Le président de la Commission électorale nationale indépendante -CENI-, Denis Kadima Kazadi, a présenté, le mercredi 26 mai, en plénière, le rapport annuel 2025-2026 de la CENI. La séance, dirigée par le président de l’Assemblée nationale, Aimé Boji Sangara, s’inscrit dans le cadre légal de recevabilité et de transparence institutionnelle. Déposé le 10 avril dernier, le document a été articulé en deux parties. La première dresse le bilan des opérations du cycle électoral 2022-2027. Denis Kadima a souligné la tenue des élections indirectes des sénateurs, gouverneurs et vice-gouverneurs au Kwilu et au Nord-Ubangi.
Ces scrutins, reportés après l’annulation des législatives à Masi-Manimba et à Yakoma, se sont déroulés «en toute transparence et sans incident majeur», permettant de restaurer la continuité institutionnelle dans ces provinces. La CENI avait également préparé les élections des conseillers urbains, des bourgmestres, des maires et de leurs adjoints. Mais faute de financement, ces consultations n’ont pas pu se tenir, malgré l’enregistrement des candidatures et la publication du calendrier. Le président de la CENI a précisé que cette situation ne résulte «ni d’une mauvaise planification ni d’une inaction», mais d’une contrainte budgétaire qui conditionne la réussite des opérations électorales.

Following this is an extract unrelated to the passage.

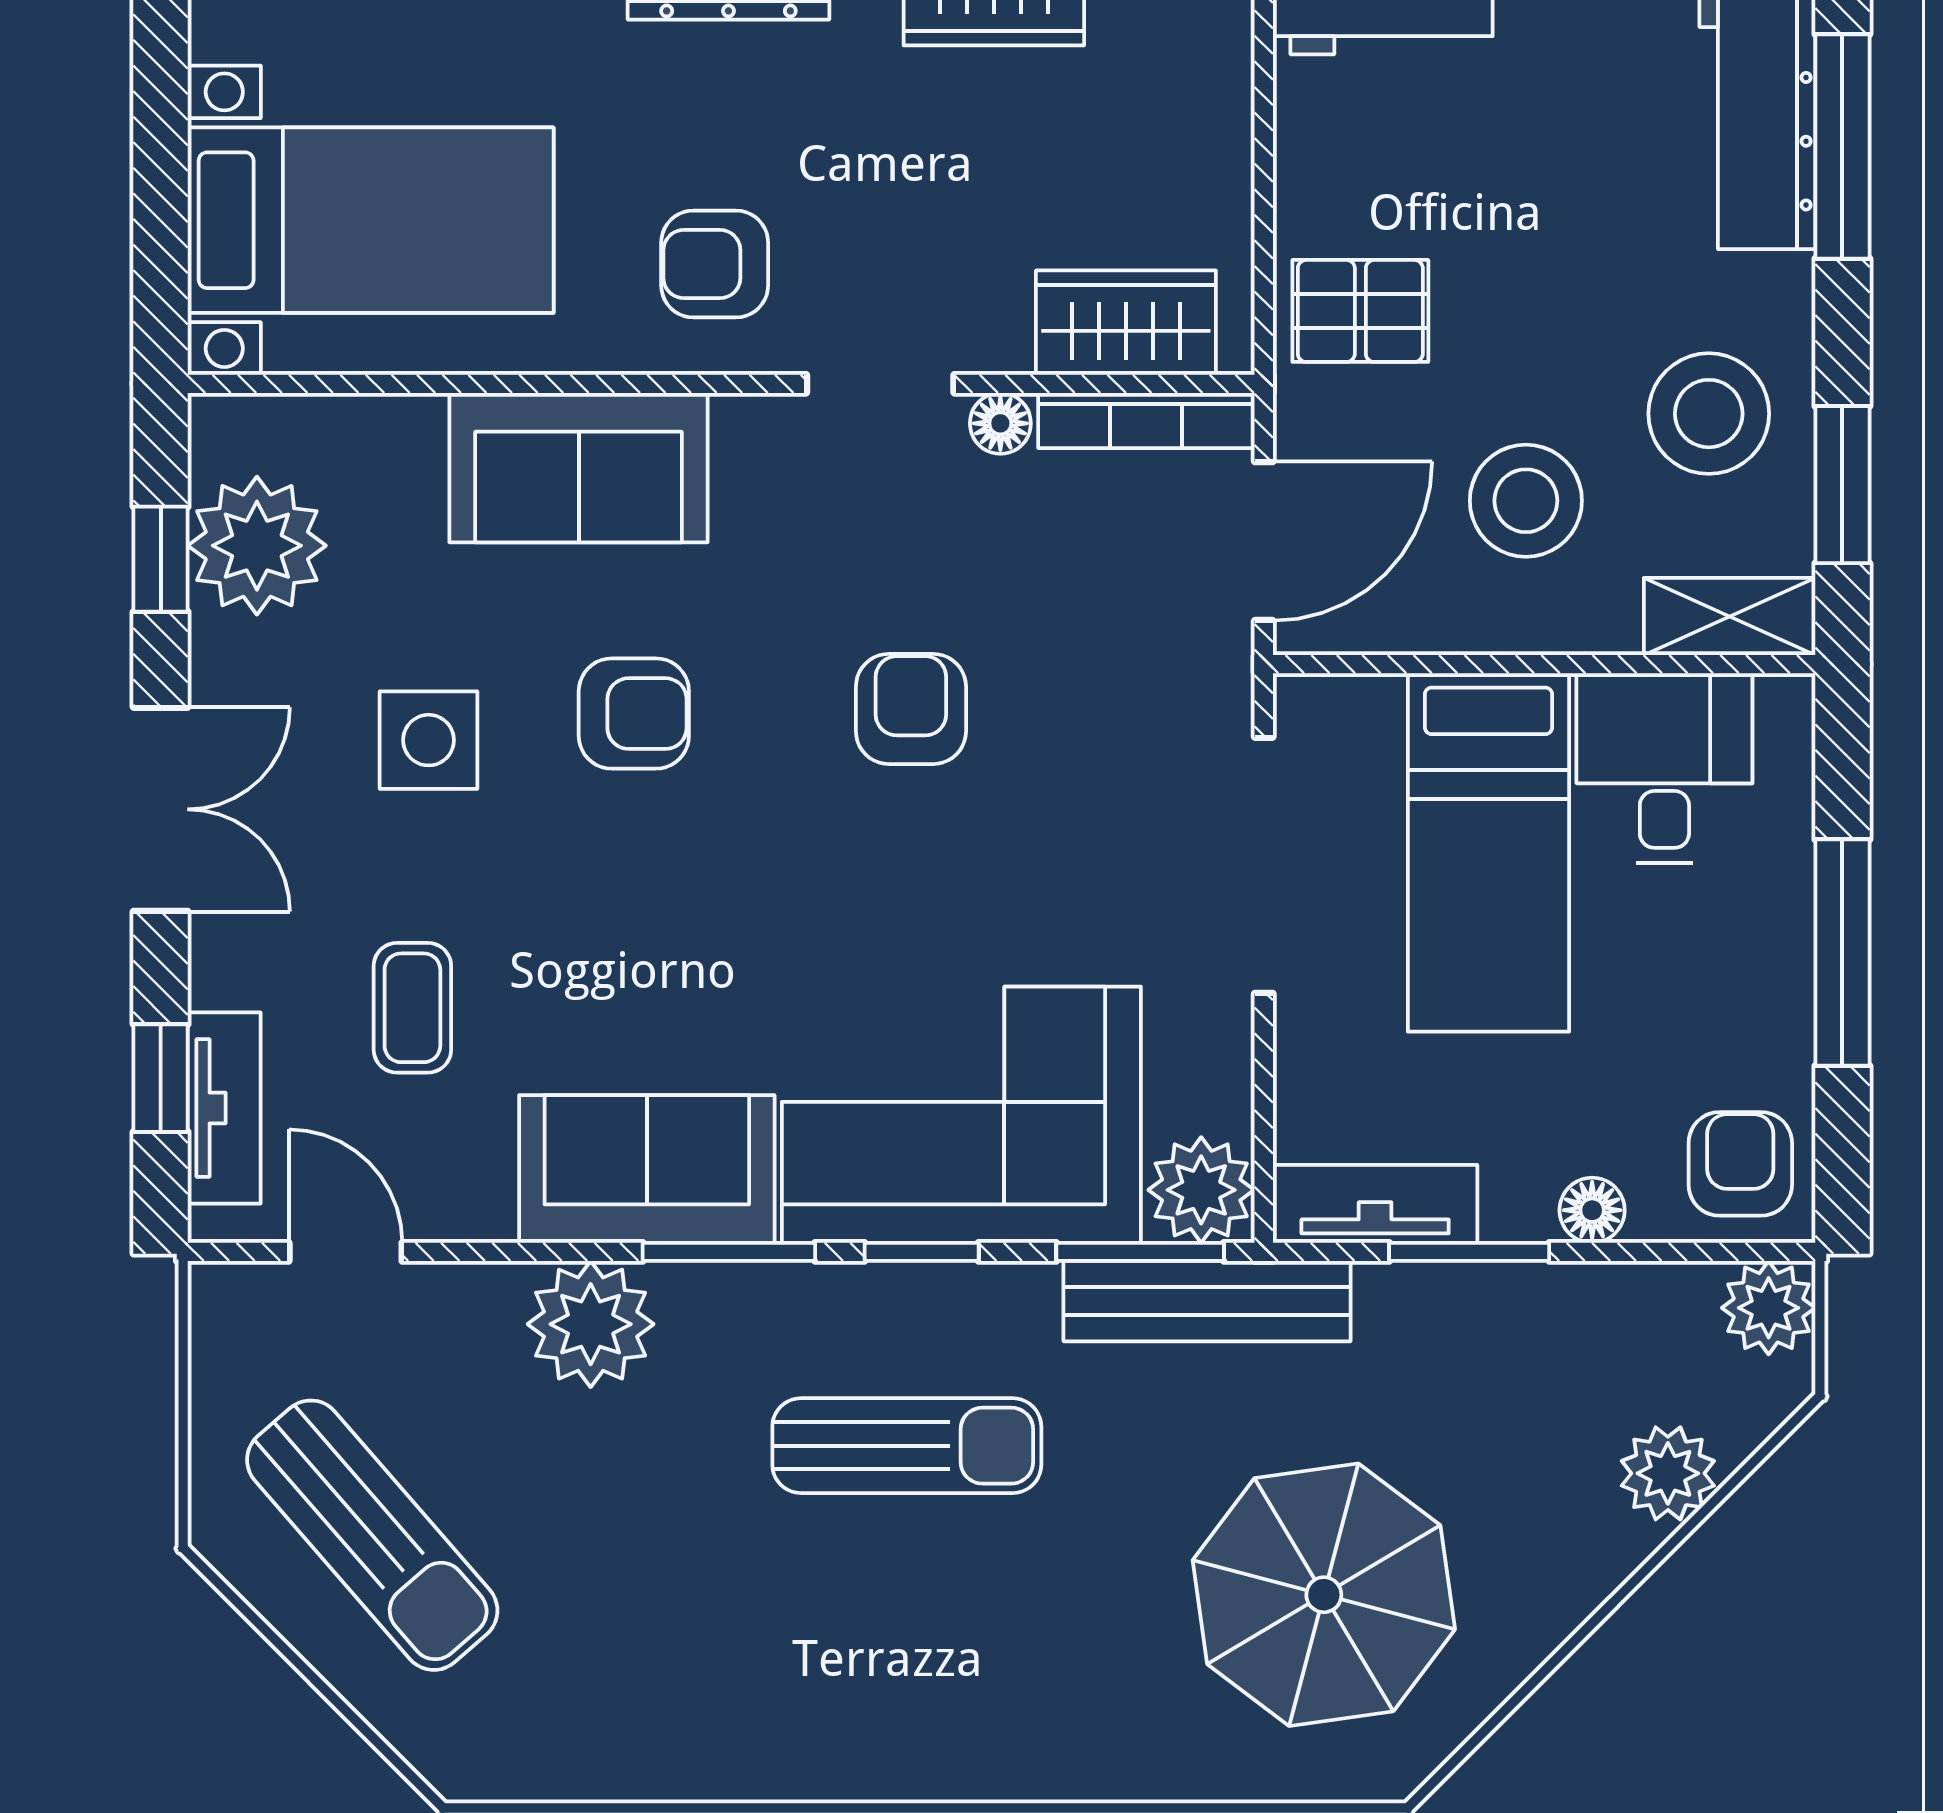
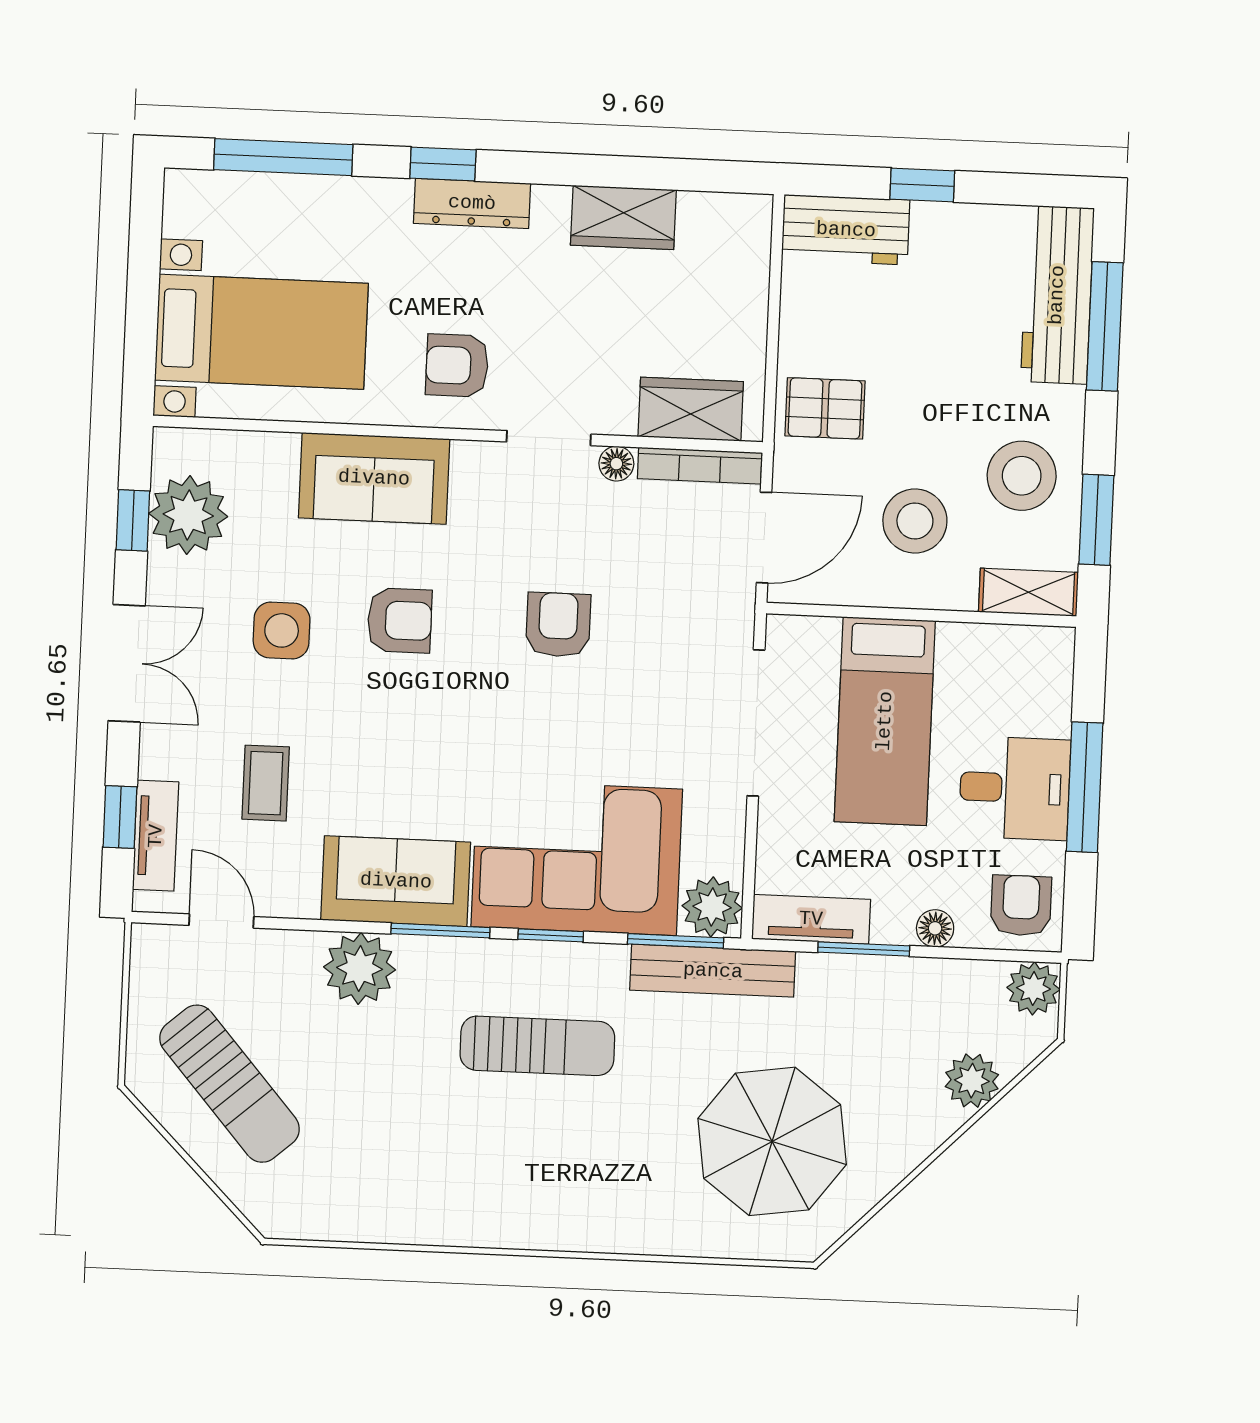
desk: (1664, 768) -> (1015, 788), moved, turned 90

La deuxième partie du rapport met en avant le renforcement des relations entre la CENI, les institutions nationales et les partenaires internationaux. Le 19 février 2026, la Centrale électorale a transmis officiellement ses données à l’Office national de l’identification de la population, contribuant à la modernisation administrative. Sur le plan régional, la RD-Congo a été élue à l’unanimité à la présidence du Réseau des organes de gestion électorale d’Afrique centrale, créé à Bujumbura. Concernant les perspectives, la CENI a mené une évaluation approfondie de la loi sur l’identification et l’enrôlement des électeurs ainsi que de la loi électorale. Elle propose des réformes visant à renforcer le cadre légal et la représentativité, à simplifier les procédures et à intégrer des innovations technologiques comme le dépôt électronique des candidatures en parallèle du dépôt manuel.
Denis Kadima a insisté sur l’ampleur des défis: organiser des élections sur un «territoire-continent», dans des conditions logistiques, sécuritaires et financières parmi les plus complexes au monde, et dans des délais contraints. «La réussite des élections de 2028 dépendra de la capacité des institutions, des forces politiques et sociales, des partenaires et des citoyens à faire de la question électorale une priorité nationale permanente», a-t-il déclaré. Les députés ont salué le travail de la CENI et plaidé pour la mise à disposition, en temps voulu, de moyens conséquents afin d’assurer un rendement optimal. L’Assemblée nationale a jugé recevable le rapport après examen de son contenu.